### [SUPPLIED PASSAGE]
>>>
Past works [11, 37] specifically focused on removing shadows from a subject via CNNs. However, these methods do not address the unflattering specularities that remain which our work tackles.

In the extreme, lighting can be diffused until it is completely uniform. The problem of “delighting,” recovering the underlying texture (albedo) as though a subject has been uniformly lit by white light<sup>1</sup>, has also been studied (most recently in [30]). The resulting portrait is not suitable as an end result – too flat, not visually consistent with the background – but the albedo map can be used as a step in portrait relighting systems [23]. Delighting, however, has proved to be a challenging task to do well, as the space of materials, particularly clothing, can be too large to handle effectively.

In this paper, we propose *light diffusion*, a learning-based approach to controllably adjust the levels of diffuse lighting on a portrait subject. The proposed method is able to soften specularities, self shadows, and external shadows while maintaining the color tones of the subject, leading to a result that naturally blends into the original scene (see Fig. 1). Our variable diffusion formulation allows us to go from subtle shading adjustment all the way to removing the shading on the subject entirely to obtain an albedo robust to shadows and clothing variation.

Our overall contributions are the following:

- • A novel, learning-based formulation for the light diffusion problem, which enables controlling the strength of shadows and specular highlights in portraits.
- • A synthetic external shadow generation approach that conforms to the shape of the subject and matches the diffuseness of the illumination.
- • A robust albedo predictor, able to deal with color ambiguities in clothing with widely varying materials and colors.
- • Extensive experiments and comparisons with state-of-art approaches, as well as results on downstream applications showing how light diffusion can improve the performance of a variety of computer visions tasks.

## 2. Related Work

Controlling the illumination in captured photos has been exhaustively studied in the context of portrait relighting [12, 21, 23, 26, 27, 29, 33, 35, 37, 38], which tries to address this problem for consumer photography using deep learning. Generative models and inverse rendering [1, 7, 17, 22, 28] have also been proposed to enable face editing and synthesis of portraits under any desired illumination.
<<<
### [STORED DATA]
>>>
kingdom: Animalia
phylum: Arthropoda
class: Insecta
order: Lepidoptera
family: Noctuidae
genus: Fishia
<<<
### [WRITTEN EXERCISE]
In the passage on portrait light diffusion, why has delighting proved difficult to do well?

### [TASK RESPONSE]
The space of materials, particularly clothing, can be too large to handle effectively.